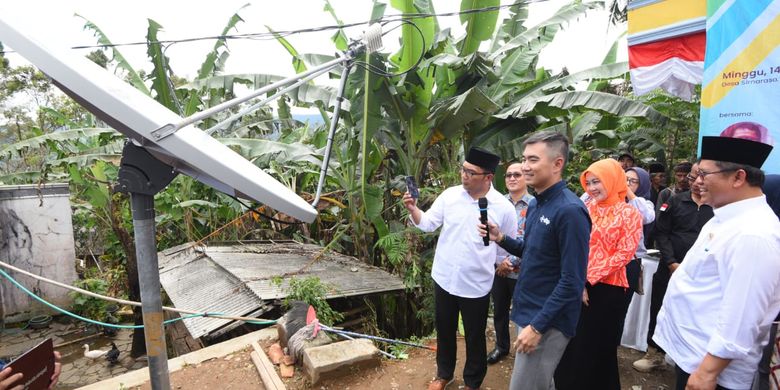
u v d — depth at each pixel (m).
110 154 6.90
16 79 14.97
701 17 4.38
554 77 5.95
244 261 5.95
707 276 1.72
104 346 7.69
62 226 8.32
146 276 1.55
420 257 5.25
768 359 1.58
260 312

» WHAT NEEDS TO BE DONE
Set down every record exactly, without the pictures.

» REPLY TO THE EXERCISE
u v d — depth at each pixel (m).
110 154 6.90
16 79 14.97
701 17 4.38
554 77 5.95
244 261 5.95
707 276 1.72
104 346 7.69
62 226 8.32
146 276 1.55
420 257 5.25
768 359 1.58
260 312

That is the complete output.